Сведения о его частной жизни журналисты тянули из него клещами. А коллеги даже не понимали, зачем тянут: личная жизнь ничего не меняла в генеральном направлении ефремовской жизни. Его взаимоотношения с дамским полом сегодня назвали бы старомодными, публичности и гусарства он избегал, не делая над собой усилий. Чтобы самоутвердиться в глазах окружающих, ему не приходило в голову хвастаться своими мужскими победами. Со времен своей юности он помнил, что это выглядит непорядочно, нехорошо.

Последнее

Николай Иванович Ефремов прожил девяносто четыре года, успев насладиться славой сына. Ефремову Олегу оказалось отпущено чуть больше семидесяти. Последние несколько лет он много болел, ему было больно дышать, иногда по пятнадцать часов в сутки жил на кислородном аппарате. Все чаще говорил: «Мне сейчас не хочется публичности». Все чаще выглядел человеком над схваткой, борцом, у которого все бастионы взяты (или разрушены силой времени?), Сизифом, который устал, как написал после его смерти писатель Леонид Зорин. Но оттого, что он был, не все было разрешено.

В его последних спектаклях, как ни в каких прежних, было много личных интонаций. В «Борисе Годунове» было несколько ошеломляющих откровенностью минут, связанных с ним – актером. Это был странный урок публичного одиночества, Ефремов не стремился быть услышанным. Он желал сказать, выговориться. Может быть, надеясь, что сказанное вслух, наконец, избавит от маеты и грехов. Этот тайный его разговор с собой, случайным свидетелем которого был зритель, смущал невыносимо и совершенно обезоруживал. Хотя бы потому, что в жизни Ефремов никогда публично не исповедовался. И правильно делал.

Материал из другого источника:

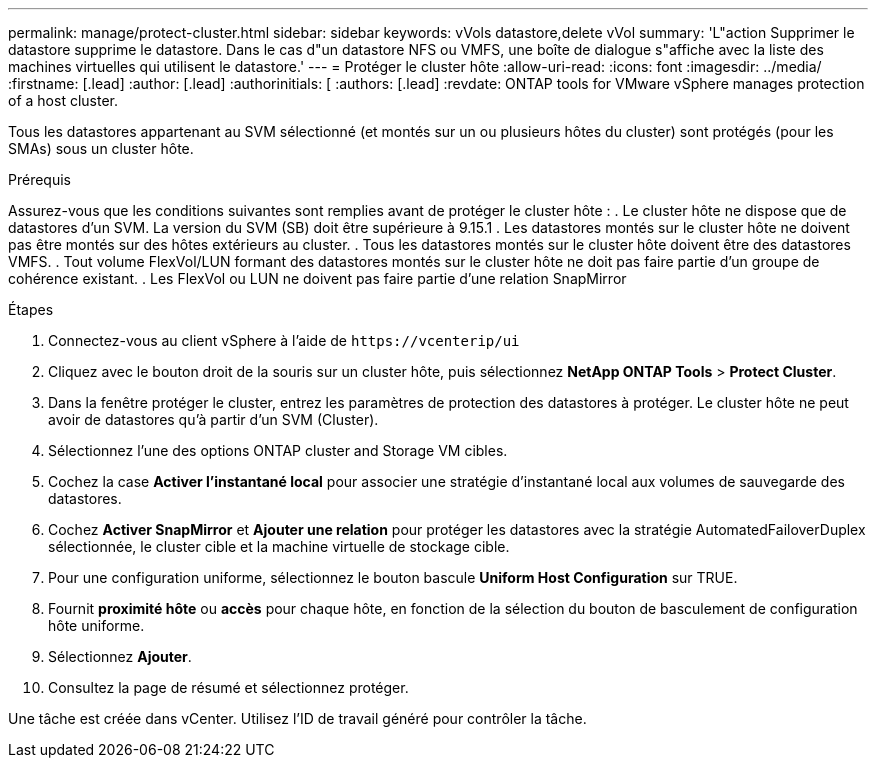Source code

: ---
permalink: manage/protect-cluster.html 
sidebar: sidebar 
keywords: vVols datastore,delete vVol 
summary: 'L"action Supprimer le datastore supprime le datastore. Dans le cas d"un datastore NFS ou VMFS, une boîte de dialogue s"affiche avec la liste des machines virtuelles qui utilisent le datastore.' 
---
= Protéger le cluster hôte
:allow-uri-read: 
:icons: font
:imagesdir: ../media/
:firstname: [.lead]
:author: [.lead]
:authorinitials: [
:authors: [.lead]
:revdate: ONTAP tools for VMware vSphere manages protection of a host cluster.


Tous les datastores appartenant au SVM sélectionné (et montés sur un ou plusieurs hôtes du cluster) sont protégés (pour les SMAs) sous un cluster hôte.

.Prérequis
Assurez-vous que les conditions suivantes sont remplies avant de protéger le cluster hôte : . Le cluster hôte ne dispose que de datastores d'un SVM. La version du SVM (SB) doit être supérieure à 9.15.1 . Les datastores montés sur le cluster hôte ne doivent pas être montés sur des hôtes extérieurs au cluster. . Tous les datastores montés sur le cluster hôte doivent être des datastores VMFS. . Tout volume FlexVol/LUN formant des datastores montés sur le cluster hôte ne doit pas faire partie d'un groupe de cohérence existant. . Les FlexVol ou LUN ne doivent pas faire partie d'une relation SnapMirror

.Étapes
. Connectez-vous au client vSphere à l'aide de `\https://vcenterip/ui`
. Cliquez avec le bouton droit de la souris sur un cluster hôte, puis sélectionnez *NetApp ONTAP Tools* > *Protect Cluster*.
. Dans la fenêtre protéger le cluster, entrez les paramètres de protection des datastores à protéger. Le cluster hôte ne peut avoir de datastores qu'à partir d'un SVM (Cluster).
. Sélectionnez l'une des options ONTAP cluster and Storage VM cibles.
. Cochez la case *Activer l'instantané local* pour associer une stratégie d'instantané local aux volumes de sauvegarde des datastores.
. Cochez *Activer SnapMirror* et *Ajouter une relation* pour protéger les datastores avec la stratégie AutomatedFailoverDuplex sélectionnée, le cluster cible et la machine virtuelle de stockage cible.
. Pour une configuration uniforme, sélectionnez le bouton bascule *Uniform Host Configuration* sur TRUE.
. Fournit *proximité hôte* ou *accès* pour chaque hôte, en fonction de la sélection du bouton de basculement de configuration hôte uniforme.
. Sélectionnez *Ajouter*.
. Consultez la page de résumé et sélectionnez protéger.


Une tâche est créée dans vCenter. Utilisez l'ID de travail généré pour contrôler la tâche.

А потом он поставил «Трех сестер» – самый сияющий свой спектакль, наполненный невероятной жаждой жизни. Финал спектакля, несмотря на потери и горе, испытанные героинями, был светел. «Если бы знать», – неуверенно, глотая слезы, говорили сестры, но Ефремова это не тяготило. Он выделял курсивом другие слова – «надо жить», – словно подчеркивал: только это смиренное и радостное открытие и имеет смысл. И было ощущение, что жить самому Ефремову хочется очень. Чертовски. Уже будучи больным, он начал ставить «Сирано…». И та же мысль: «Жить хочется. Жизни жаль», не раз мелькавшая и в его последних интервью, – неожиданным эхом прозвучала в его последних репетициях. Однажды Виктор Гвоздицкий услышал от Ефремова вскользь оброненную фразу: «Сирано-» о том, что жить лучше, чем умереть. И это так просто и так правильно, и об этом можно размышлять внутри этой пьесы, внутри истории и внутри самой жизни».

Письмо В. Гвоздицкому[5]

Здравствуйте, Витенька!

Сколько лет, сколько зим.

Я не писала Вам писем, а Вы мне не отвечали вечность и один день. Но я обещала Вам написать про «Сирано» – и пишу. Больше про это нигде не напишешь и ни у кого не проверишь. А мысли у меня в связи с этим спектаклем возникли странные. Как, впрочем, и после «Трех сестер», которые мне показались совсем не такими, как про них пишут.

Я никогда не любила Ефремова-режиссера по-человечески. Скорее, уважала и принимала как… объективную данность, такого же кумира, каким был Станиславский или Грибов. Он был мне чужд с его социальностью сценичной. Пошлый и крикливый, грубый по игре и средствам спектакль «Наедине со всеми». Отвлеченная красота «Чайки», холодная, по мхатовским меркам, корявость «Утиной охоты» (реакция молодой девочки на «Город» сейчас похожа на мою тогдашнюю на «Утиную охоту». Она про С. Багова, а я про Е. – отчего этот лысый дядька такой злой? Сейчас отвечаю: какая жизнь, такой и дядька).